Catherine’s story
Content warning: This blog contains language that pertains to eating disorders.
At the beginning of the pandemic, I felt isolated. I turned to social media to help cope with the uncertainty of our world's condition. I spent hours a day scrolling through Tik Tok and Instagram; quick workouts and “what I eat in a day” videos flooded my “For You” page.
That content is toxic. It’s poisoning the minds of impressionable children and young adults on the app and it influenced me greatly. I began to spend hours working out everyday and counting the calories in each food I consumed. I was overwhelmed by the societal pressure that to fit in, I needed to look a certain way.
Every time I looked in the mirror, I succumbed to a mental battle. No matter how much exercise or how little I ate, I never looked like the perfectly-posed women and girls I viewed on social media.
On another monotonous social media-filled day, I stumbled upon an influencer that promoted self-love and body positivity. I was immediately intrigued. I admired how confident the woman was; I wanted to be like her. At that moment I realized that a change had to occur. I deserved to be healthy and happy.
Self-love wasn’t granted by some magic spell, it was challenging. I’ll always be trying to figure out how to love my body and who I am, and that’s okay.
I stopped pressuring myself to eat and exercise in ways that didn’t serve me. I began to exercise when I felt like it and ate what I wanted to. It took some time for the guilt I felt with my new habits to subside, but I found healthy ways to deal with my emotions.

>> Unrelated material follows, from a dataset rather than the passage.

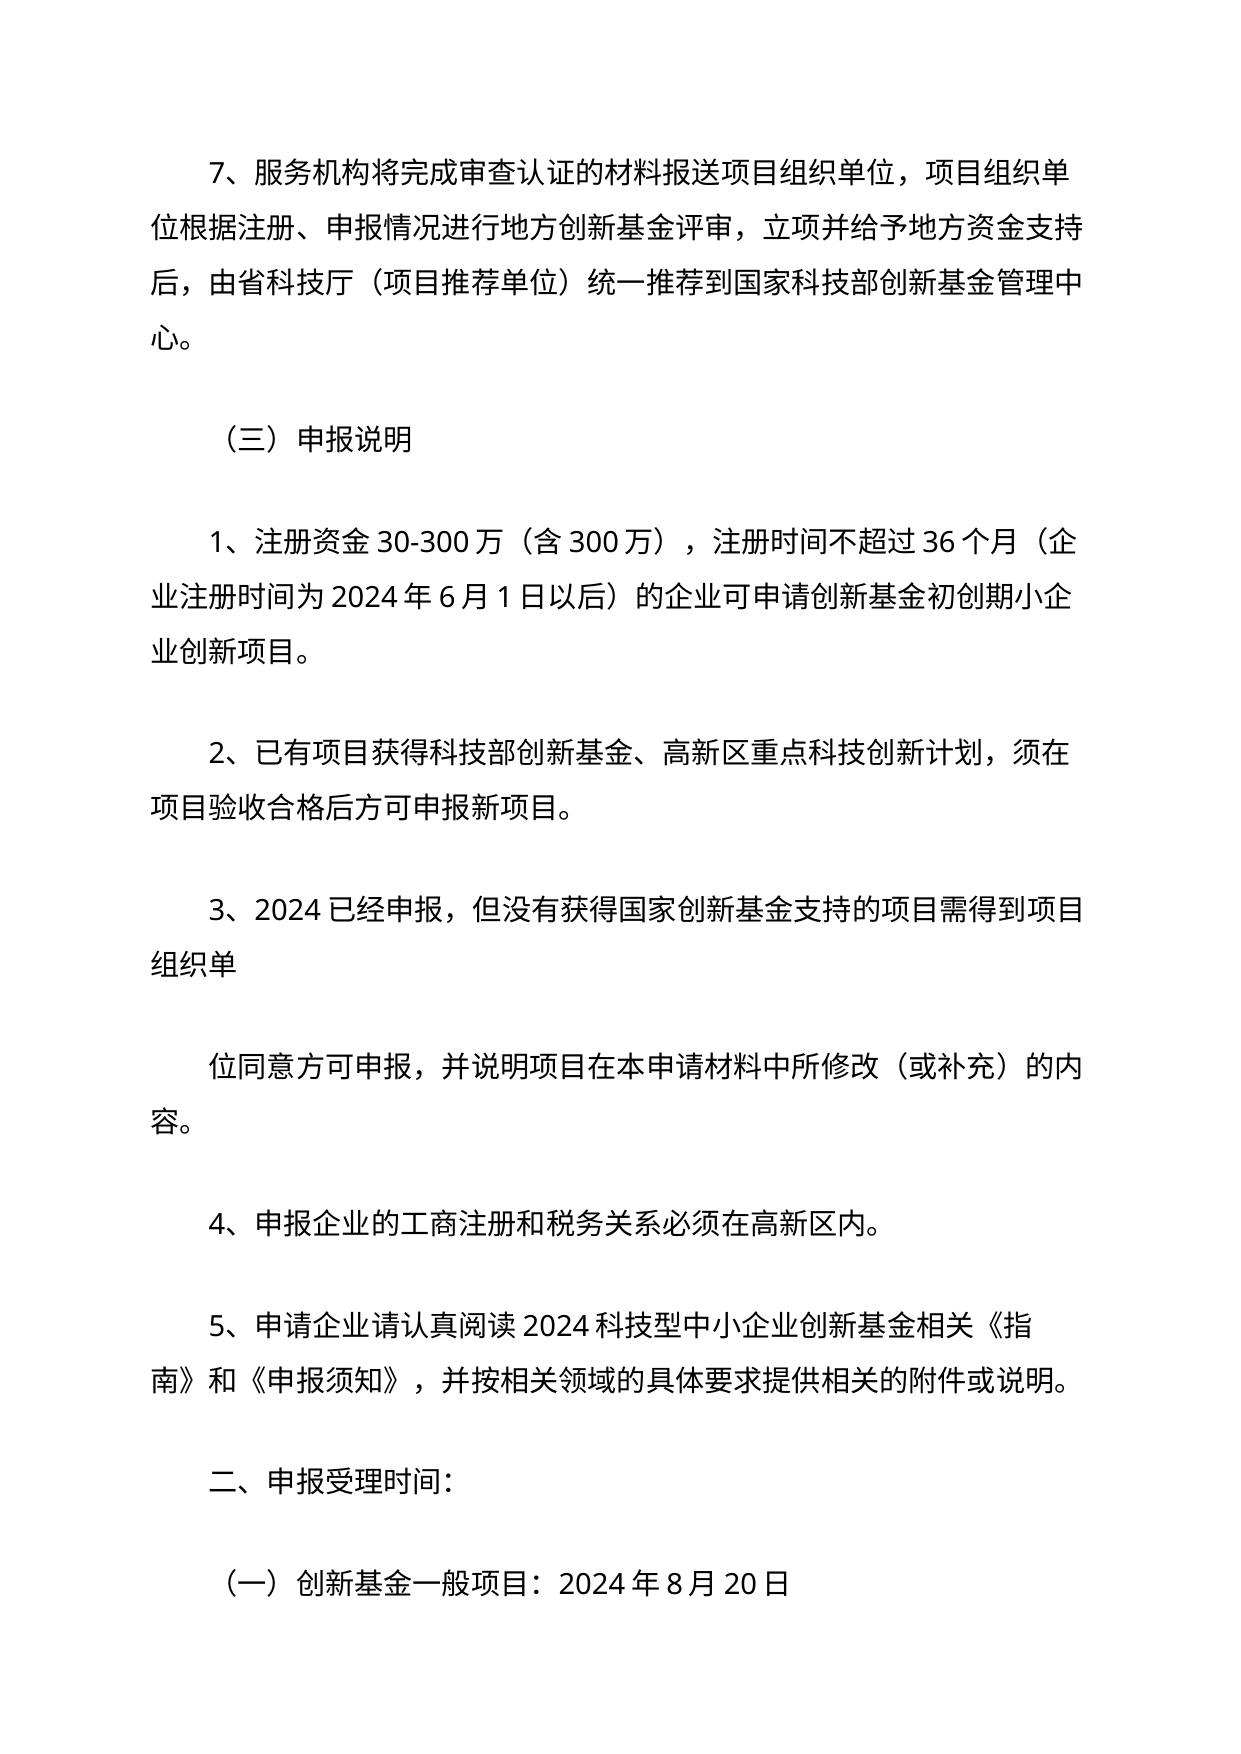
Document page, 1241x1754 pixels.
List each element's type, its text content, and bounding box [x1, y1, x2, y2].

Instead of exercising excessively, I would take long walks on the beach, listen to my favorite songs, or curl up on the couch with my latest read to cope.
My self-love journey changed my whole life. Now I buy clothes that make me feel confident and I follow social media influencers who make me feel good. I learned that to love yourself you need to do what makes you happy.
If you are struggling, I want to tell you that it is possible to get through it. You are beautiful just the way you are, and you don’t need to change for anyone.